Texte fourni
* * *

On a l’habitude de présenter les inégalités de revenus à partir de grandes moyennes nationales, départementales ou communales. Mais ces moyennes peuvent cacher des disparités beaucoup plus grandes à l’échelle d’un quartier : en quelques centaines de mètres ou en quelques minutes de transport en commun, les inégalités peuvent être multipliées par cinq, voire par dix. De nombreuses grandes villes connaissent aujourd’hui un fort niveau de fragmentation sociale que les habitants perçoivent ou devinent. Ainsi Paris, l’une des villes les plus riches de France, est marquée par de très fortes inégalités, non seulement entre ses différents arrondissements, mais aussi à l’intérieur de ces arrondissements eux-mêmes. Il en va de même de sa banlieue immédiate.

* * *

Données présentées

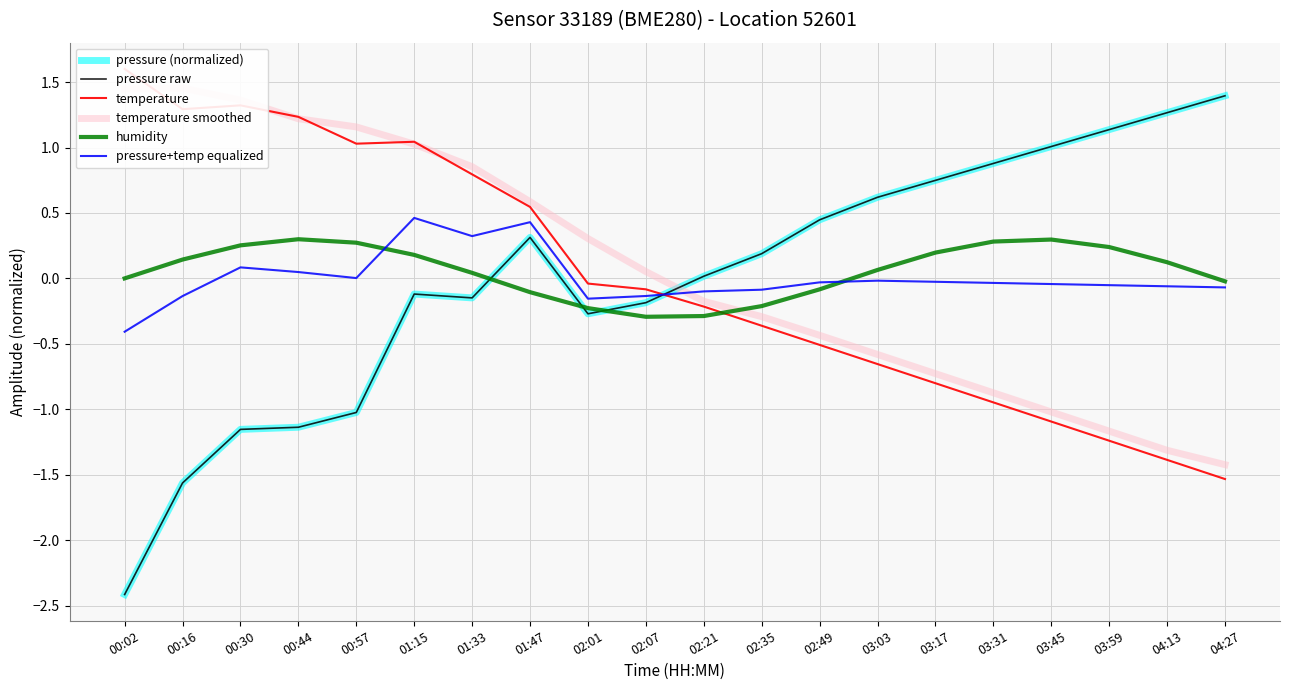

At which label does pressure raw first exceed 0?

01:47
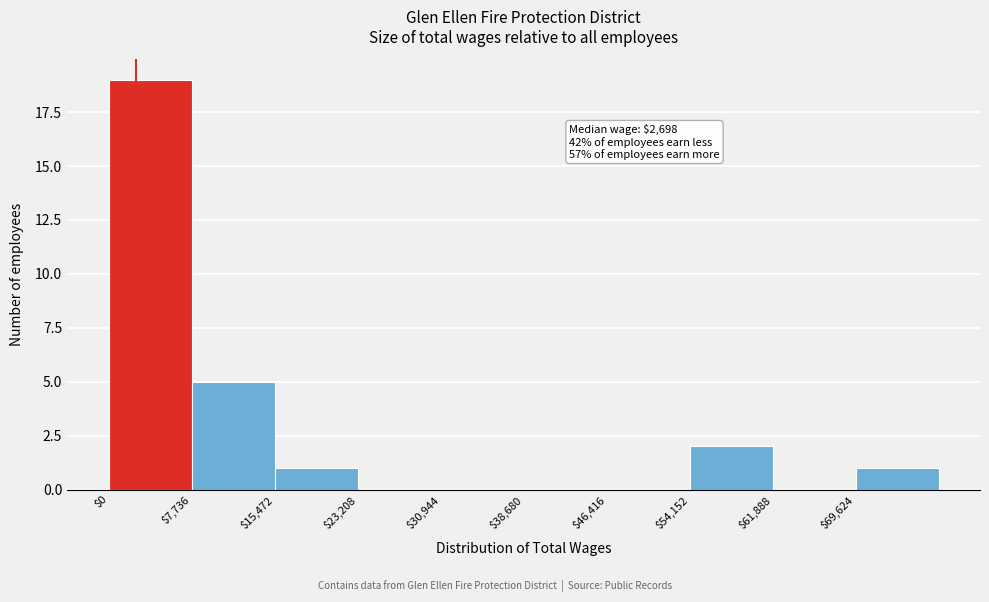

Over which range of the x-axis is the bar tallest?

0 to 8000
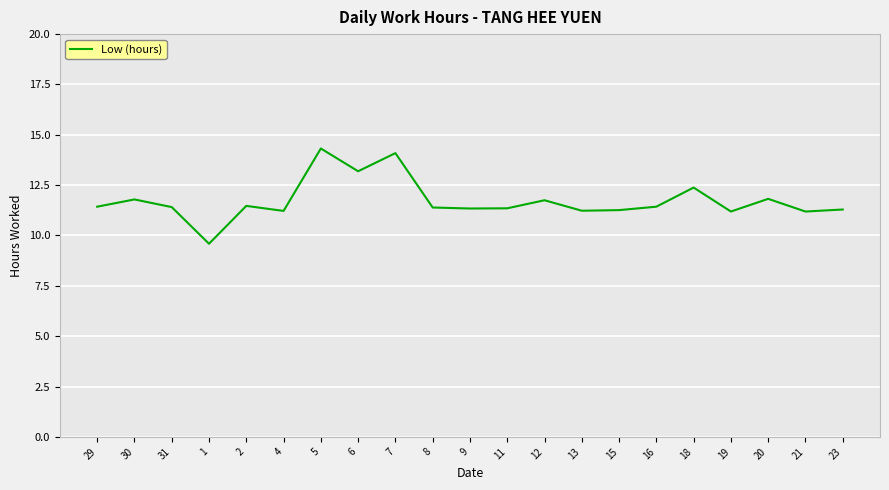

How many distinct data groups are displayed?

1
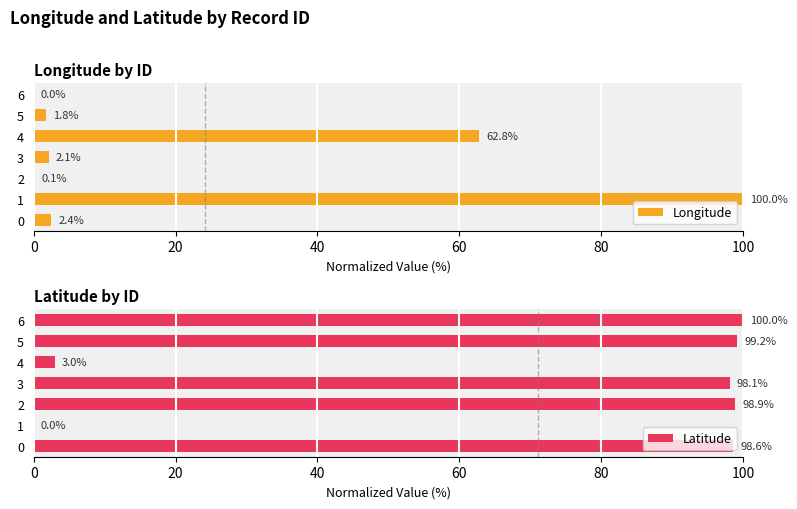

What is the sum of all Longitude values?

169.2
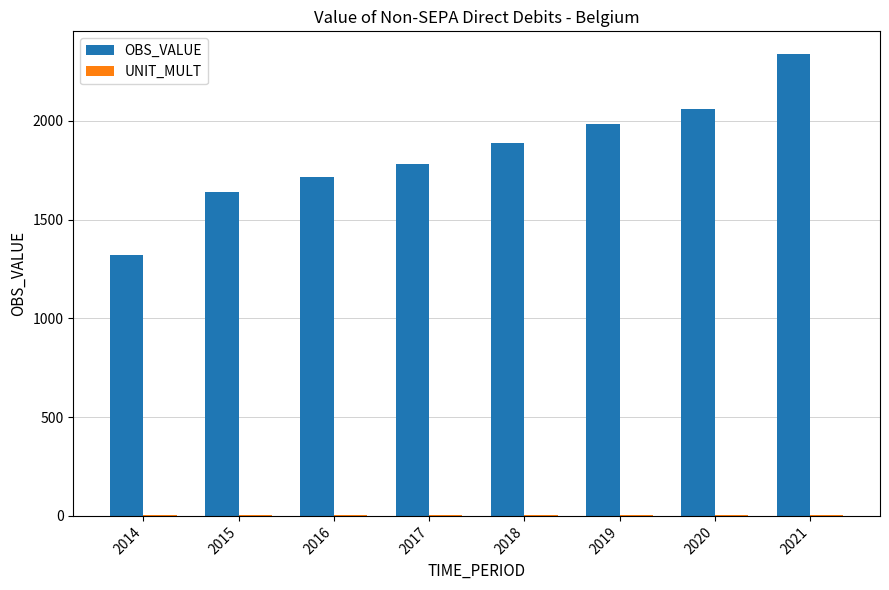

The OBS_VALUE series shows 1174.3 at 2018. True or false?

False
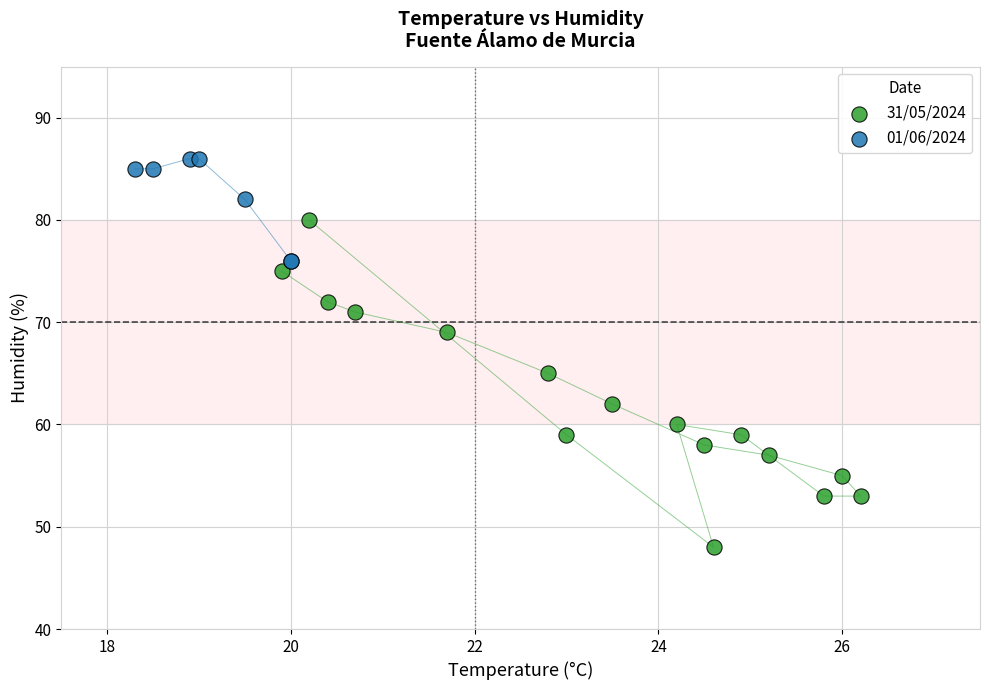

Which series reaches the maximum Y coordinate?

01/06/2024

* * *

Consignes
1/ D’après le texte sur les inégalités de revenus, par combien les inégalités peuvent-elles être multipliées à l’échelle d’un quartier ?
2/ Résumez sous forme de liste le paragraphe du texte sur les inégalités de revenus qui commence par « On a l’habitude de présenter », en conservant ses faits principaux.
3/ Poursuivez le texte sur les inégalités de revenus à partir de sa dernière phrase.

Réponses
1/ Elles peuvent être multipliées par cinq, voire par dix, en quelques centaines de mètres ou en quelques minutes de transport en commun.

2/
- Les inégalités de revenus sont d’ordinaire présentées à partir de moyennes nationales, départementales ou communales.
- Ces moyennes peuvent masquer des écarts bien plus grands à l’échelle d’un quartier, multipliés par cinq, voire par dix, en quelques centaines de mètres ou quelques minutes de transport en commun.
- Beaucoup de grandes villes connaissent une forte fragmentation sociale, perçue ou devinée par leurs habitants.
- Paris, l’une des villes les plus riches de France, présente de très fortes inégalités entre ses arrondissements et à l’intérieur de chacun d’eux.
- Il en va de même pour sa banlieue immédiate.

3/
C’est ce que montre la mesure des inégalités de revenus au niveau des Iris, c’est-à-dire des unités de recensement de l’Insee dans les grandes villes. Ces unités sont extrêmement fines, puisqu’elles découpent le territoire des grandes agglomérations en sous-ensembles de 500 à 2 000 foyers fiscaux, ce qui donne une vue très précise des disparités sociales qui caractérisent le tissu urbain. Pour illustrer ces écarts, nous avons analysé ces données pour les différentes stations de métro de la ligne 8, qui traverse une assez grande diversité de quartiers de Paris entre Balard, au sud-ouest et Créteil, au sud-est de la capitale, en passant par le centre. Même exercice le long de la ligne D du RER, qui s’étend, elle, de Creil au nord à Melun au sud (voir carte).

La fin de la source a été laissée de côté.